Estratto della fonte>
──────────────────────────────
Tra il 10 ed il 14 marzo 2025, presso la Biblioteca Centrale della Casa Circondariale Lorusso e Cutugno, si è tenuto un laboratorio sulla “Comunicazione non violenta”, un progetto delle Biblioteche Civiche Torinesi e Circolo dei Lettori.
Il laboratorio, condotto da Irene Zagrebelsky, ha coinvolto un gruppo di detenuti e detenute della Casa Circondariale Lorusso e Cutugno sulla comunicazione nonviolenta, un modo di entrare in relazione ponendo l’attenzione sui sentimenti e sulle emozioni, sui bisogni, per poter trasformare pensieri e giudizi ascoltando sé stessi e gli altri con empatia.
“Qual è il nostro funzionamento quando siamo in situazioni difficili e di conflitto? Quando siamo arrabbiati, cosa succede dentro e fuori di noi? Come possiamo gestire le emozioni in modo che non siano distruttive per noi stessi e per gli altri?”
──────────────────────────────
Set di dati>
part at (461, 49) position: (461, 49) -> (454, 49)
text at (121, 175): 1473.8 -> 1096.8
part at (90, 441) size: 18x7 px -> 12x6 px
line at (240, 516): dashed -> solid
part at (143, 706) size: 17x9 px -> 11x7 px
──────────────────────────────
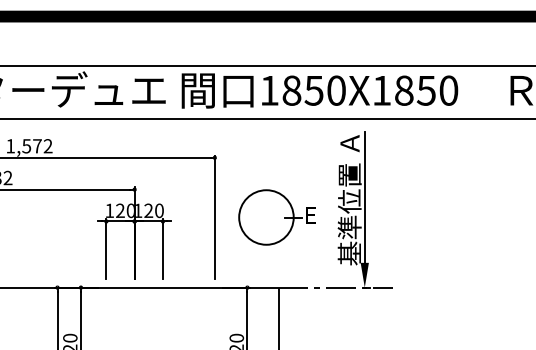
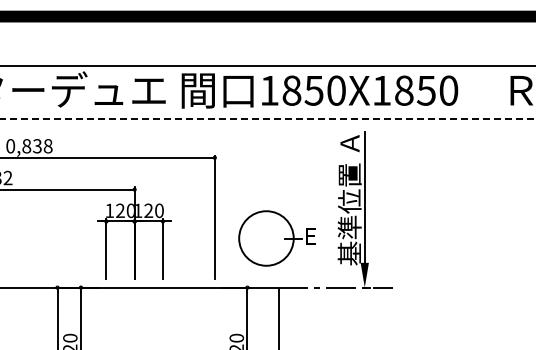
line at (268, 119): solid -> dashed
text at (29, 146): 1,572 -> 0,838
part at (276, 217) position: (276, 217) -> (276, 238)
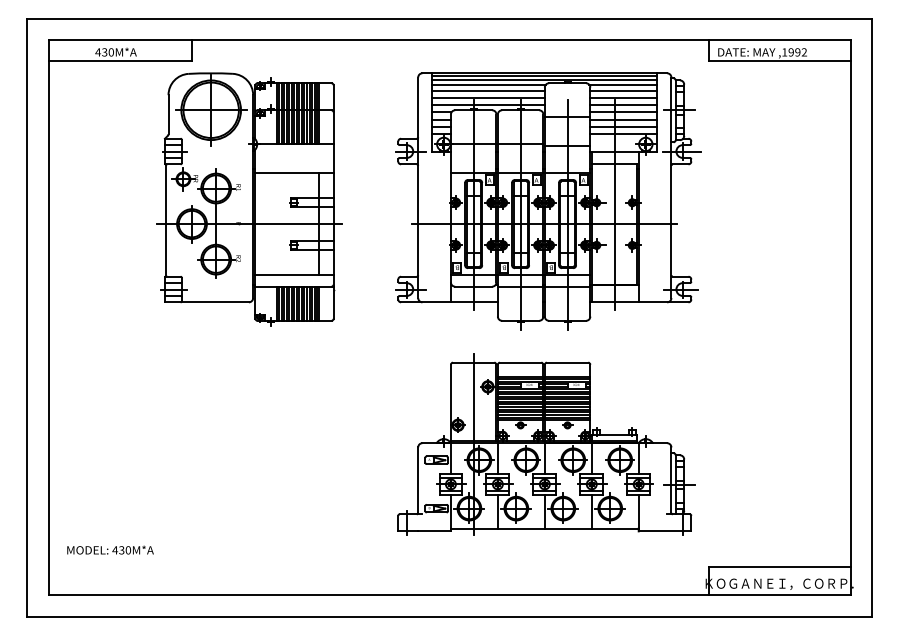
──────────────────────────────
Enunciato del problema> Ricopia alla lettera il passo del testo sul laboratorio di comunicazione non violenta che va da "Tra il 10 ed" fino a "Circolo dei Lettori.", quest'ultimo compreso.

Risultato del compito>
Tra il 10 ed il 14 marzo 2025, presso la Biblioteca Centrale della Casa Circondariale Lorusso e Cutugno, si è tenuto un laboratorio sulla “Comunicazione non violenta”, un progetto delle Biblioteche Civiche Torinesi e Circolo dei Lettori.